In the 1960s and ’70s, long before Jay-Z and Beyoncé , Kim and Kanye or any edition of The Bachelorette there was only one celebrity couple who really mattered. That was the on-again-off-again, tumultuous pairing of Richard Burton and Elizabeth Taylor.
The couple met on the set of the 1963 epic Cleopatra , which would become one of the worst bombs in Hollywood history, in part because of the worldwide scandal created by Taylor and Burton’s torrid affair — while they were both married to other people.
The affair between the woman who was then without peer as the world’s greatest movie glamor queen, and the talented, handsome and roguish Welsh star, made world headlines, though by the standards of today’s tabloid fare , nothing the couple did seems especially surprising or outrageous.
In 1963, for two famous people to carry on an extramarital affair in such public fashion was simply unheard of.

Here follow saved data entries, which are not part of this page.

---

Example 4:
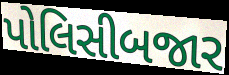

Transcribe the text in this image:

પોલિસીબજાર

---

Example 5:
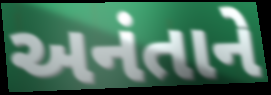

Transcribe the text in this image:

અનંતાને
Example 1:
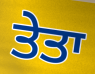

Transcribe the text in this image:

ਤੇਤਾ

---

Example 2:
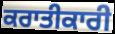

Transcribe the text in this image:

ਕਰਾਤੀਕਾਰੀ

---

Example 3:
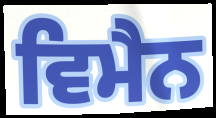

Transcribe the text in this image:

ਵਿਮੈਨ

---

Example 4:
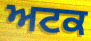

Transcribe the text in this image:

ਅਟਕ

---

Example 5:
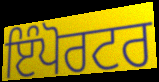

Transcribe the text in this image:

ਇੰਪੋਰਟਰ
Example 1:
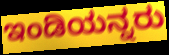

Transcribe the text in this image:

ಇಂಡಿಯನ್ನರು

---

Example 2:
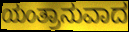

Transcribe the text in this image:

ಯಂತ್ರಾನುವಾದ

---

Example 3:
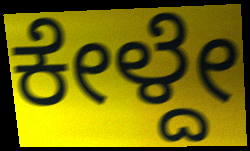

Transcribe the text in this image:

ಕೇಳ್ದೇ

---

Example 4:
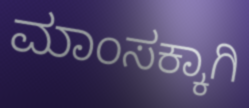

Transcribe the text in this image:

ಮಾಂಸಕ್ಕಾಗಿ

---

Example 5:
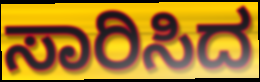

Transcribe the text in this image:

ಸಾರಿಸಿದ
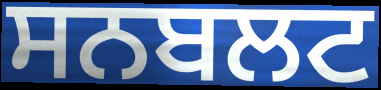
ਸਨਬਲਟ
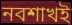
নবশাখই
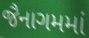
જૈનાગમમાં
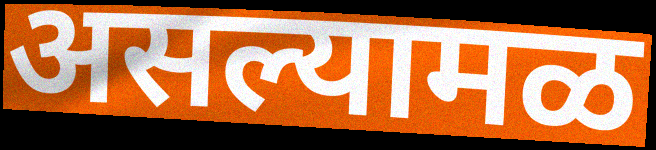
असल्यामळ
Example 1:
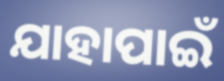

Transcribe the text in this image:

ଯାହାପାଇଁ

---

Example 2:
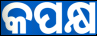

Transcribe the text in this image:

କପକ୍ଷ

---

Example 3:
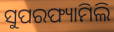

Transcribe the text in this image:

ସୁପରଫ୍ୟାମିଲି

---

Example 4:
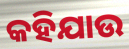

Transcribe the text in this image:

କହିଯାଉ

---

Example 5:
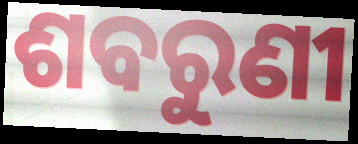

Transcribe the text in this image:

ଶବରୁଣୀ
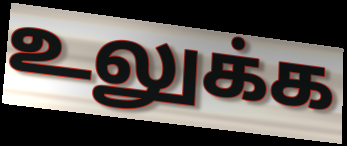
உலுக்க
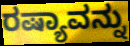
ರಷ್ಯಾವನ್ನು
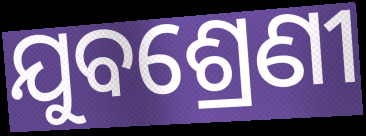
ଯୁବଶ୍ରେଣୀ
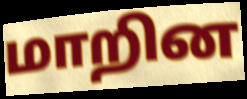
மாறின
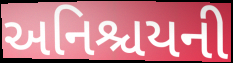
અનિશ્ચયની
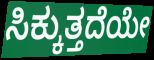
ಸಿಕ್ಕುತ್ತದೆಯೇ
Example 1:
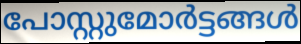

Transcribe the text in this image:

പോസ്റ്റുമോർട്ടങ്ങൾ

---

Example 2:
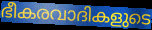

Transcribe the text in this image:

ഭീകരവാദികളുടെ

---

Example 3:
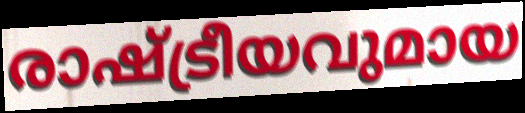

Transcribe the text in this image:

രാഷ്ട്രീയവുമായ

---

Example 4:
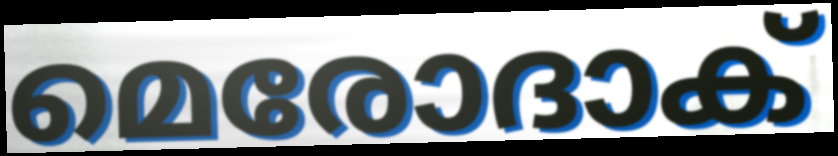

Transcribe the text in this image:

മെരോദാക്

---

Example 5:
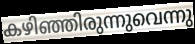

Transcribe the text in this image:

കഴിഞ്ഞിരുന്നുവെന്നു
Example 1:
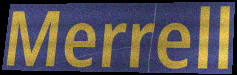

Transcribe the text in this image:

Merrell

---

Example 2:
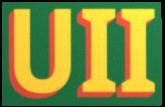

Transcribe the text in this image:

UII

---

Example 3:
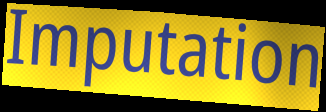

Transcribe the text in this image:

Imputation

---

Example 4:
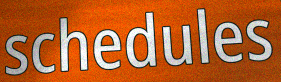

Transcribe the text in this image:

schedules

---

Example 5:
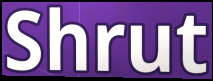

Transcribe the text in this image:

Shrut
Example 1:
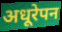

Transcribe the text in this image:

अधूरेपन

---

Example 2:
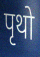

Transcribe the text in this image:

पृथो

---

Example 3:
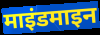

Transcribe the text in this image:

माइंडमाइन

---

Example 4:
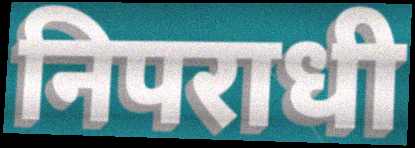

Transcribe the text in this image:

निपराधी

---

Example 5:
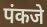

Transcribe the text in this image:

पंकजे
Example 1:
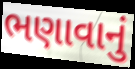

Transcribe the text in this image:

ભણાવાનું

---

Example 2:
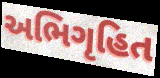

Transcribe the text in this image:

અભિગૃહિત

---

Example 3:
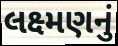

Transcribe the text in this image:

લક્ષ્મણનું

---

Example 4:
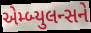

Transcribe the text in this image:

એમ્બ્યુલન્સને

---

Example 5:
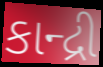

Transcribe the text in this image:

કાન્દ્રી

But Taylor and Burton’s affair was more than a fling. The couple went on to get married for 10 years, divorced, married again then finally divorced again just over a year later. They obviously had many marital problems, but the biggest was certainly Burton’s nonstop cheating, frequently humiliating his wife by carrying on with other actresses or even waitresses he met in restaurants.

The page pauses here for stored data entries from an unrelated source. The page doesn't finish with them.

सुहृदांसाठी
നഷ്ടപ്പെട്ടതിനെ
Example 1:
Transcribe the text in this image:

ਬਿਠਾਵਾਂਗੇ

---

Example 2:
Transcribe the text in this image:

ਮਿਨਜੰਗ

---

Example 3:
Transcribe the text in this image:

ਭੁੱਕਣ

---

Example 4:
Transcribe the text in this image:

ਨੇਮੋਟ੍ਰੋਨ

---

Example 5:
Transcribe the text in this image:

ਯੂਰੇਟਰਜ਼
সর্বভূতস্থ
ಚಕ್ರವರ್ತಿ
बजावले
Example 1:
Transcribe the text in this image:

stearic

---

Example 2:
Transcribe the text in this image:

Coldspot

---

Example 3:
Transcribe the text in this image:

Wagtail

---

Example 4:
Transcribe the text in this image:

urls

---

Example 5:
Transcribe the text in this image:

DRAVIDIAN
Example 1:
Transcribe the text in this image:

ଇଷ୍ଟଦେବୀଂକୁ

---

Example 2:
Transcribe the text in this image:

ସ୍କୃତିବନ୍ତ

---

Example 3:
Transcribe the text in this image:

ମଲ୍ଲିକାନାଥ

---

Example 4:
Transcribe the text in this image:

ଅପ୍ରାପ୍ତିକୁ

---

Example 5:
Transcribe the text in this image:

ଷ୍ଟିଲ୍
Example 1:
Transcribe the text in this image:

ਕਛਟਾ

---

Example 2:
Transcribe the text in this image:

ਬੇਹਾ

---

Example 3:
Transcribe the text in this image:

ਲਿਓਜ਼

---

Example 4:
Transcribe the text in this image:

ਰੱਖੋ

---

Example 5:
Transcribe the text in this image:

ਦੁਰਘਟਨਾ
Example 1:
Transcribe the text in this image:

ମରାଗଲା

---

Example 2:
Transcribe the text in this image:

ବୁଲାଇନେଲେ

But just days before they separated in 1974, effectively ending their first marriage, Elizabeth Taylor, then 42, made a final, desperate attempt to bring the 48-year-old Burton back to her, writing him a lustful, passionate love letter in pencil, as the two stayed in rented Hollywood mansion while Burton filmed a movie in Los Angeles.
When they split up, Burton apparently left the handwritten letter behind , tucked inside a book, which was later found by the home’s owner.
The letter begins in promising fashion , with Taylor telling Burton, “I wish I could tell my… pure animal pleasure of you.” She also wishes she could tell Burton of “my love for you, of my fear, my delight… my jealousy, my pride, my anger at you.”
She ends the letter declaring, “I lust thee, Your (still) wife. P.S. O’Love, let us never take each other for granted again! P.P.S. How about that – 10 years!!”
Unfortunately, or perhaps fortunately for the two of them, they were divorced three months later anyway.
“This is one steamy letter, from one of the steamiest marriages in history,” British collectibles dealer Paul Fraser, who is selling the letter, told the Daily Mail newspaper. “The intense mixture of love and anger that Taylor has for her philandering husband is palpable in these lines. This is the only love letter between the two to have ever come up for sale. That makes this a very rare opportunity to own memorabilia from Hollywood’s most famous couple.”
Fraser has put a price tag on the letter of £35,000 — or about $57,000.
When Taylor met Burton on the Cleopatra set, she was married to singer Eddie Fisher, who himself had left actress Debbie Reynolds for Taylor. Fisher and Reynolds had a daughter, Carrie Fisher, better known as Star Wars ‘ Princess Leia.
Burton at the time was married to his long-suffering first wife Sybil Williams Burton, who stick with the volatile actor despite his incessant cheating since they were married in 1949, before Burton became famous. But the affair with Taylor finally ended their marriage.
Taylor had already been married four times when she met Burton, and would go on to be married four more times including both of her marriages to Burton, who himself would be married five times, before dying at age 58 in 1984. Elizabeth Taylor lived until 2011, passing away at age 79.